Weak Teacher

Weak teachers represent a class of prediction algorithms for the case of the relaxation of the on-line protocol - the case when Reality provides true labels $y_n$ of examples with a delay or only occasionally, for a subset of trials (or both).

Definition

Teaching schedule - a function $L: N \rightarrow \mathbb{N}$ defined on an infinite set $N  = \{n_1, n_2, \ldots\}\subseteq \mathbb{N}$, $n_1 < n_2 < \ldots$ and satisfying

$L(n) \le n$ for all $n \in N$

and

$m \neq n \Rightarrow L(m) \neq L(n)$ for all $m \in N$ and $n \in N$.

The teaching schedule describes the way the data is disclosed: after the trial $n$, Reality provides the lable $y_{L(n)}$ for the object $x_{L(n)}$.

Weak teacher or $L$-taught version $\Gamma^L$ of a confidence predictor $\Gamma$ is

$\Gamma^{L, \epsilon}(x_1, y_1, \ldots, x_{n-1}, y_{n-1}, x_n) = \Gamma^{\epsilon}(x_{L_{n_1}}, y_{L_{n_1}}, \ldots, x_{L_{n_{s(n)}}}, y_{L_{n_{s(n)}}}, x_n)$,

where $s(n) := |\{i:i \in  N, i< n\}|$. In words, weak teacher is a confidence predictor whose prediction sets are based only on real lables disclosed by the end of the current trial.

An $L$-taught (smoothed) conformal predictor is a confidence predictor that can be represented as $\Gamma^L$ for some (smoothed) conformal predictor $\Gamma$.

Examples

Ideal teacher (TCM). If $N = \mathbb{N}$ and $L(n) = n$ for each $n \in N$, then $\Gamma^L = \Gamma$.

Slow teacher. If lag: $\mathbb{N} \rightarrow \mathbb{N}$ is an increasing function, $l(n) = n + \text{lag}(n)$, $N:= l(\mathbb{N})$ and $L(n) := l^{-1}(n), n \in N$ then $\Gamma^L$ is a predictor that learns the true label for each object $x_n$ but with a delay equal to $\text{lag}(n)$.

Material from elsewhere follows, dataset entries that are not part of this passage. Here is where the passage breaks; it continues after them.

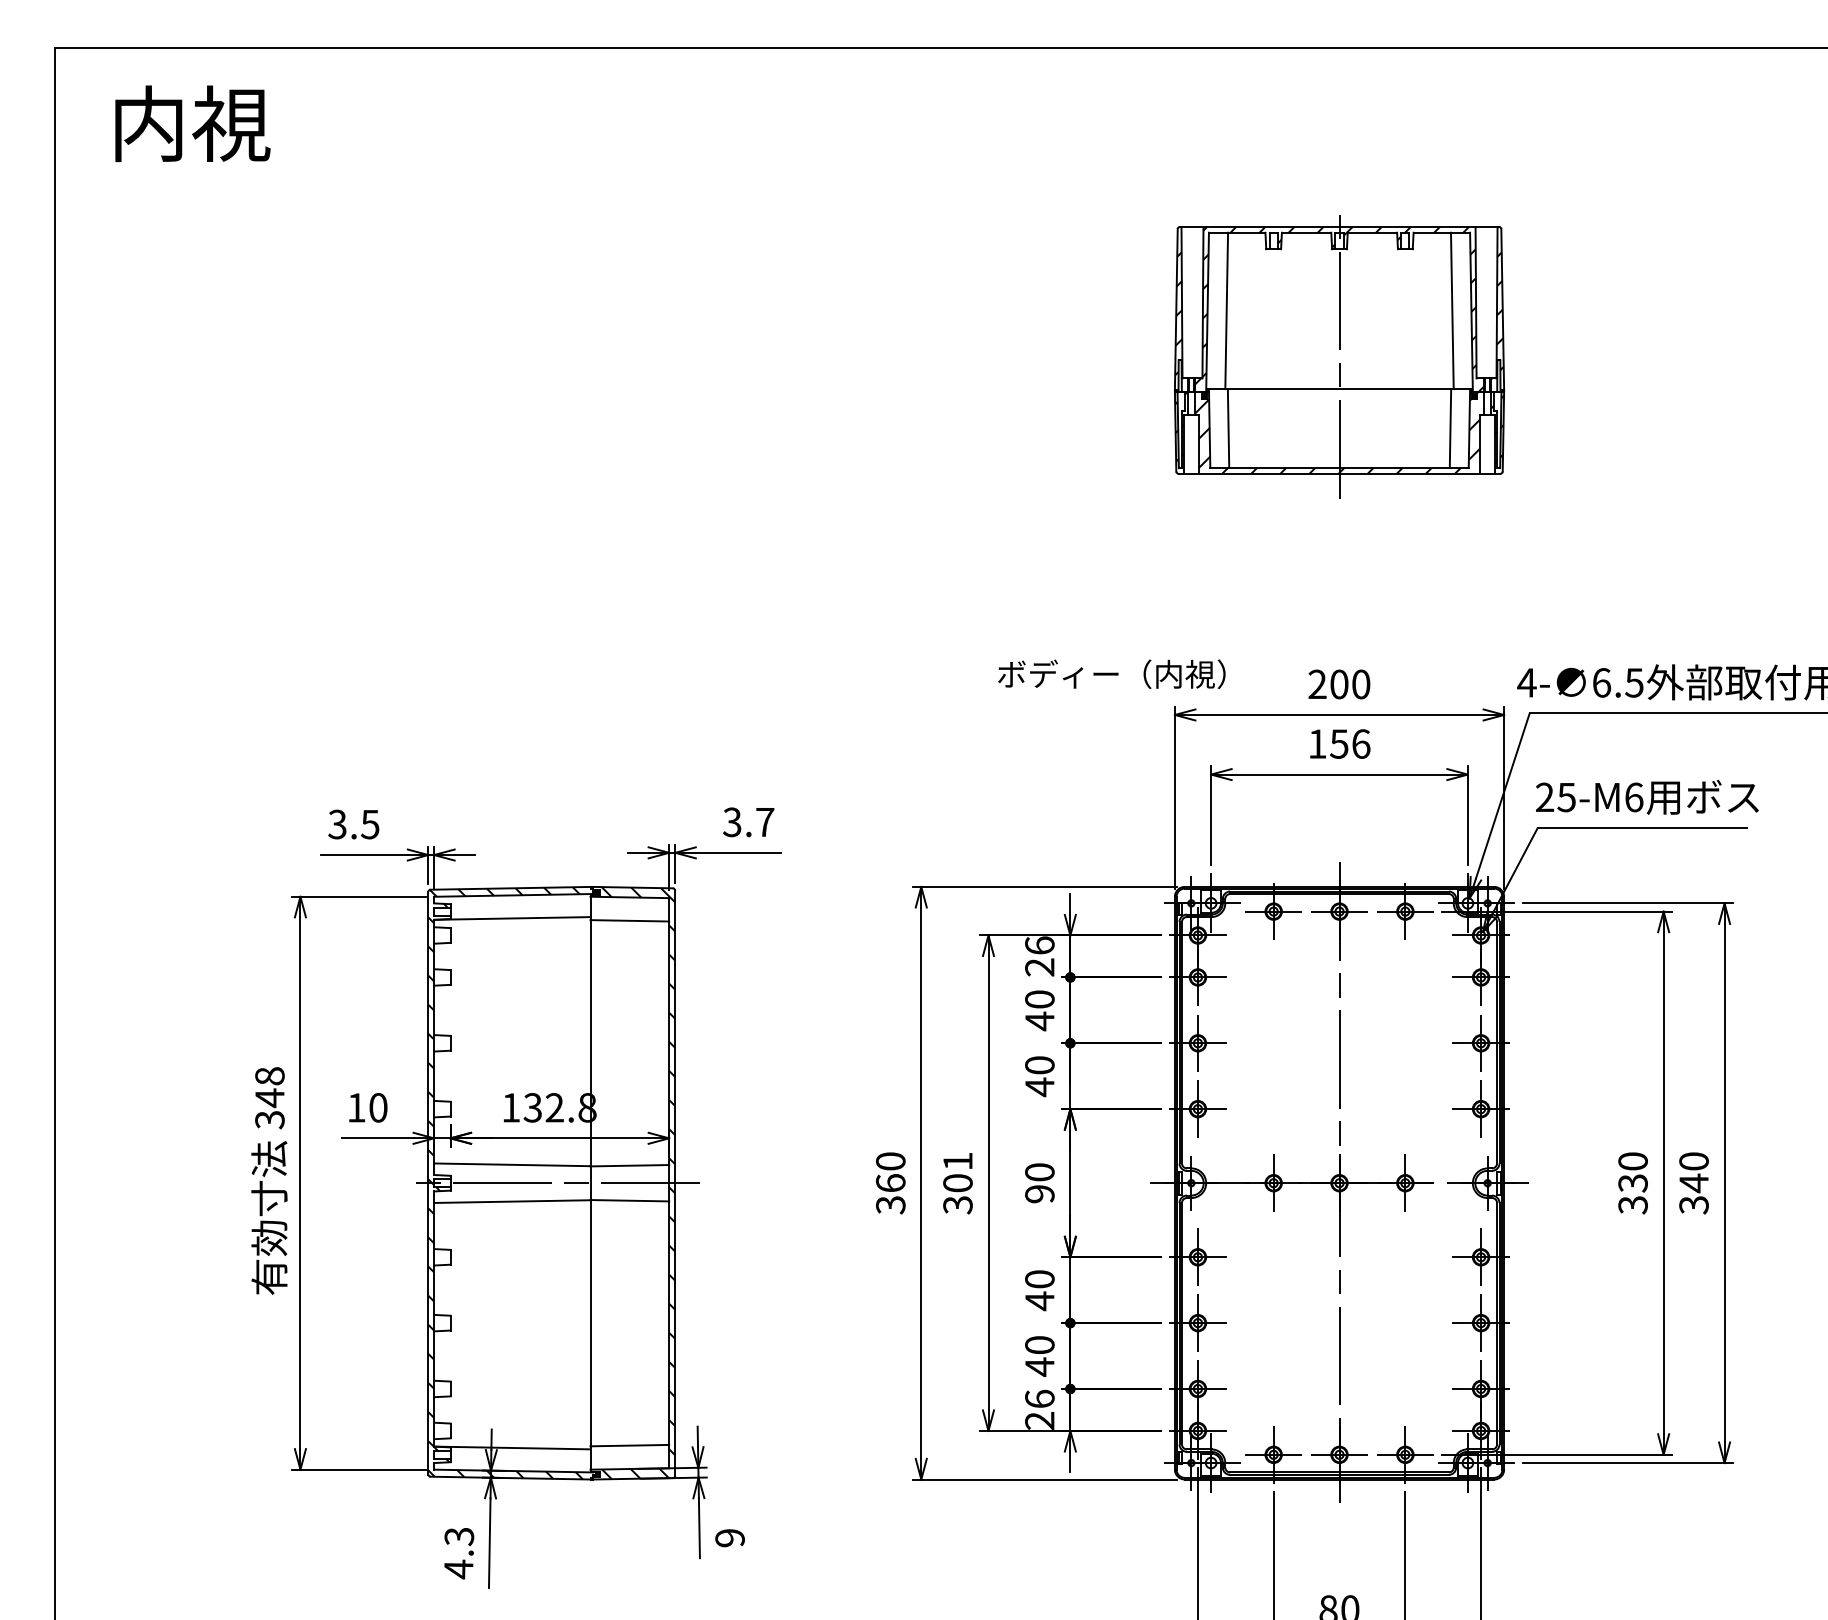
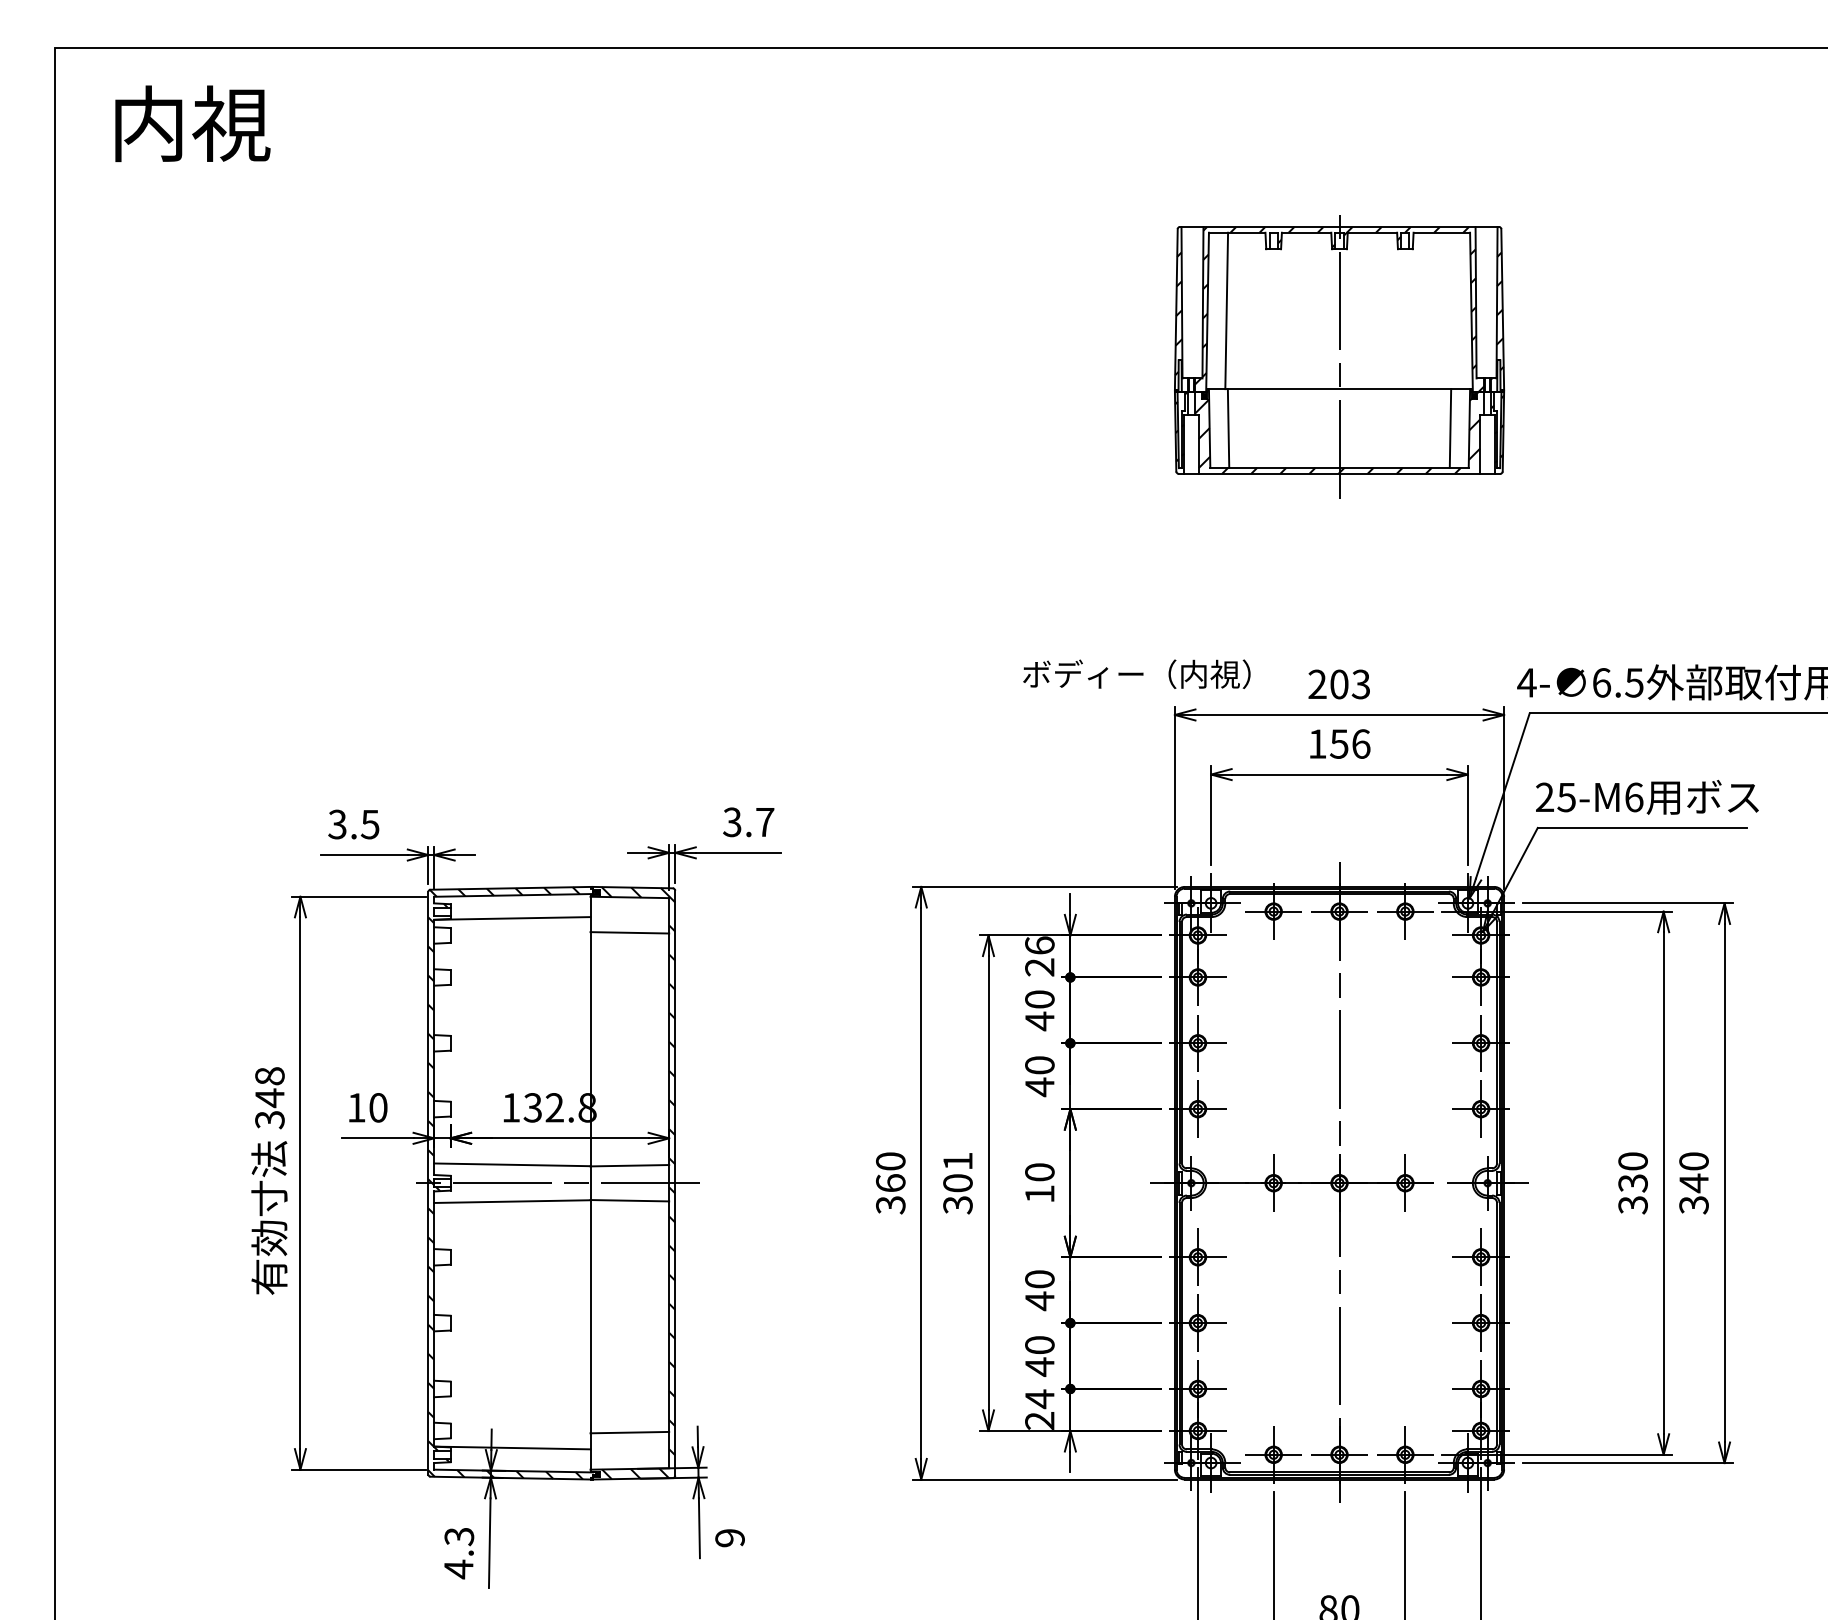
line at (1451, 310): present -> none
text at (1111, 673) position: (1111, 673) -> (1136, 673)
text at (1360, 684): 200 -> 203
line at (629, 920) position: (629, 920) -> (629, 932)
text at (1039, 1194): 90 -> 10
text at (1039, 1399): 26 -> 24
line at (629, 1445) position: (629, 1445) -> (629, 1432)
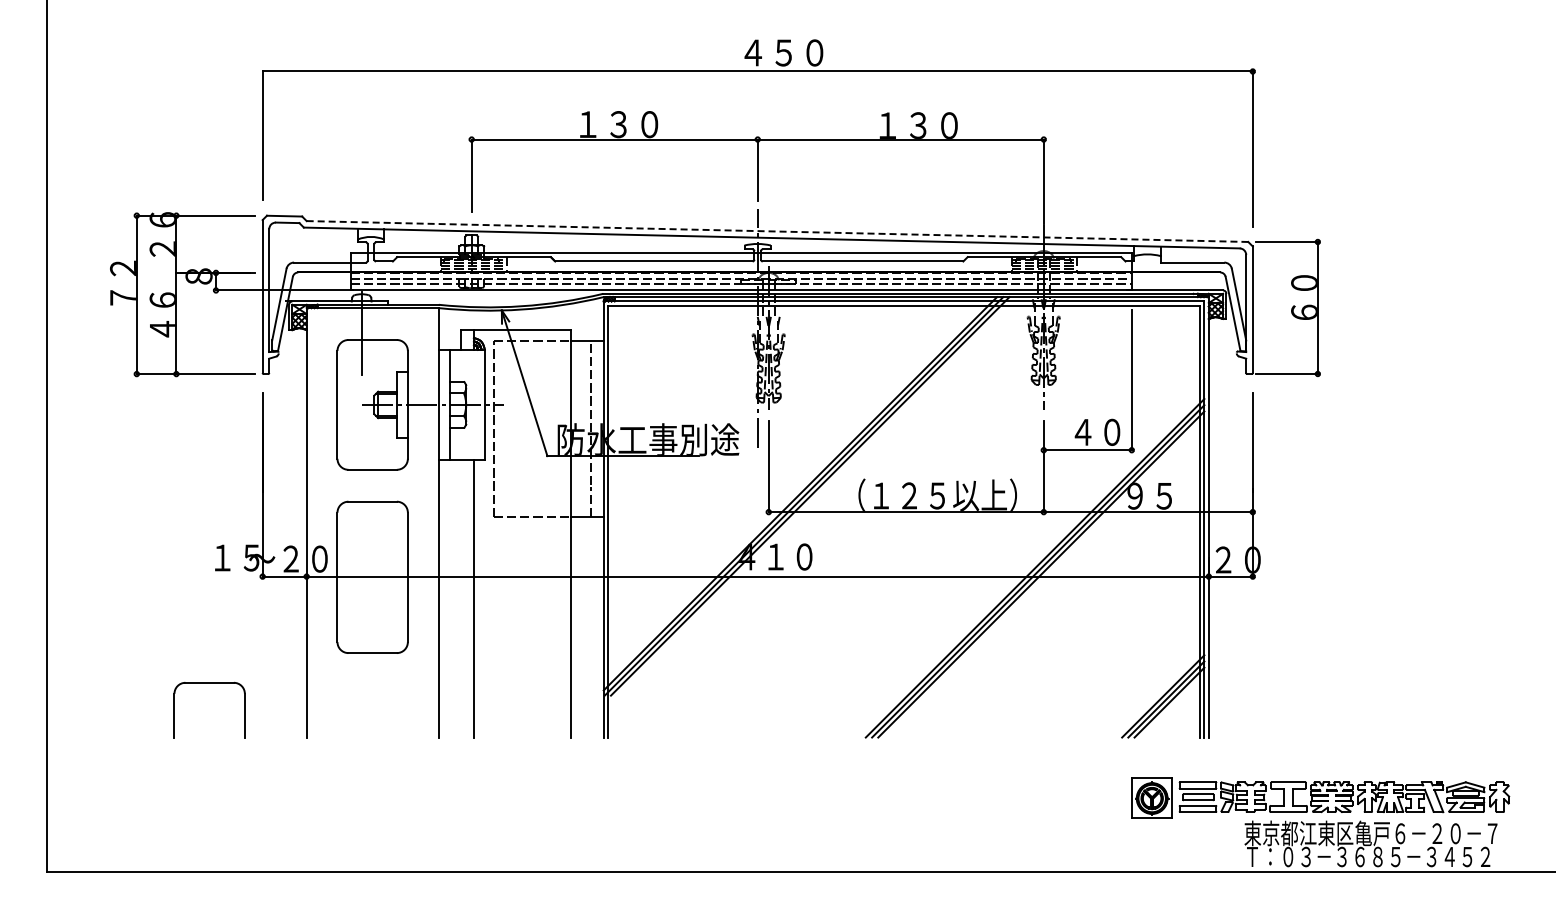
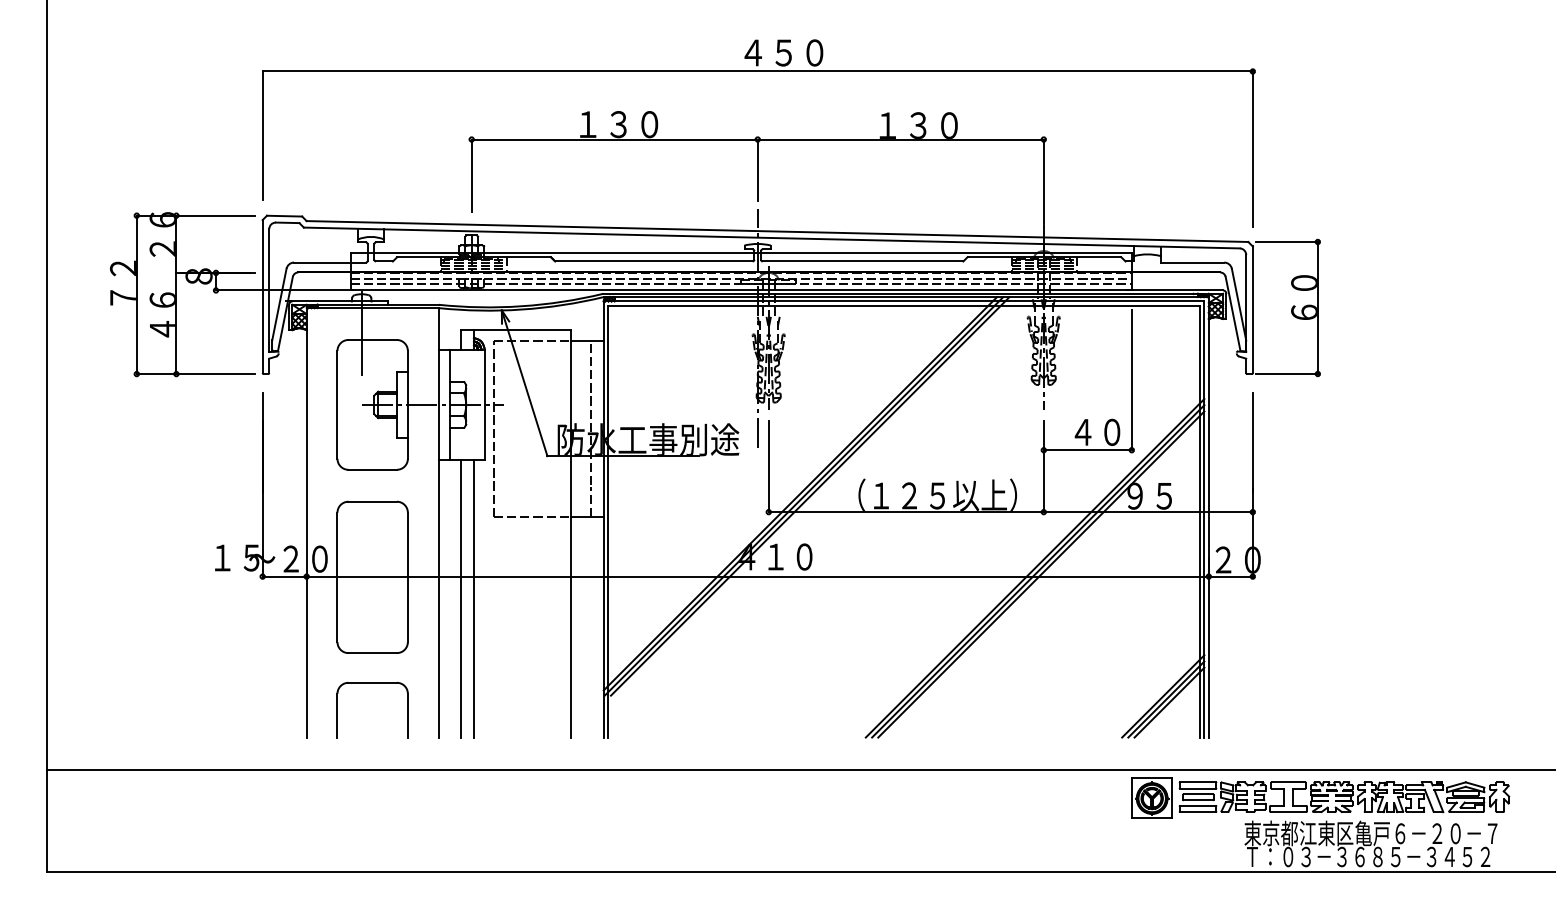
line at (777, 231): dashed -> solid
line at (460, 598): none -> present
part at (209, 683) position: (209, 683) -> (372, 683)
line at (799, 770): none -> present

Lazy teacher. If $N \neq \mathbb{N}$ and $L(n) = n$ for each $n \in N$, then $\Gamma^L$ is given the true lables immediately but not for every object.

Validity

In case of weak teachers there is no validity in the strongest possible way (conservative validity). However, the following weaker types of validity can be defined:

  • weak validity;
  • strong validity;
  • validity in the sense of the law of the iterated algorithm.

Weak validity

All the statements in the section are given under the randomness assumption.

A randomized confidence predictor $\Gamma$ is asymptotically exact in probability if, for all significance levels $\epsilon$ and all probability distributions $Q$ on $Z$,

$\frac{1}{n} \sum_{i=1}^{n} \text{err}_n^\epsilon(\Gamma, Q^\infty) - \epsilon \rightarrow 0$ in probability,

where $\text{err}_{n} ^{\epsilon}(\Gamma, P)$ is the random variable defined as follows:

$\text{err}_{n} ^{\epsilon}(\Gamma, (x_1, y_1, x_2, y_2, \ldots)) := 1$ if $y_n \not \in \Gamma^\epsilon(x_1, y_1, \ldots, x_{n-1}, y_{n-1}, x_n)$ ; $0$ otherwise.

Similarly, a confidence predictor $\Gamma$ is asymptotically conservative in probability if, for all significance levels $\epsilon$ and all probability distributions $Q$ on $Z$,

$(\frac{1}{n} \sum_{i=1}^{n} \text{err}_n^\epsilon(\Gamma, Q^\infty) - \epsilon)^{+} \rightarrow 0$ in probability.

Theorem Let $L$ be a teaching schedule with domain $N = \{n_1, n_2, \ldots\}$, $n_1 < n_2 < \ldots$.

  • If $\lim_{k\rightarrow\infty}(n_k\slash{}n_{k-1}) = 1$, any $L$-taught smoothed conformal predictor is asymptotically exact in probability.
  • Otherwise, there exists an $L$-taught smoothed conformal predictor which is not asymptotically exact in probability.

Corollary If $\lim_{k\rightarrow\infty}(n_k\slash{}n_{k-1}) = 1$, any $L$-taught conformal predictor is asymptotically conservative in probability.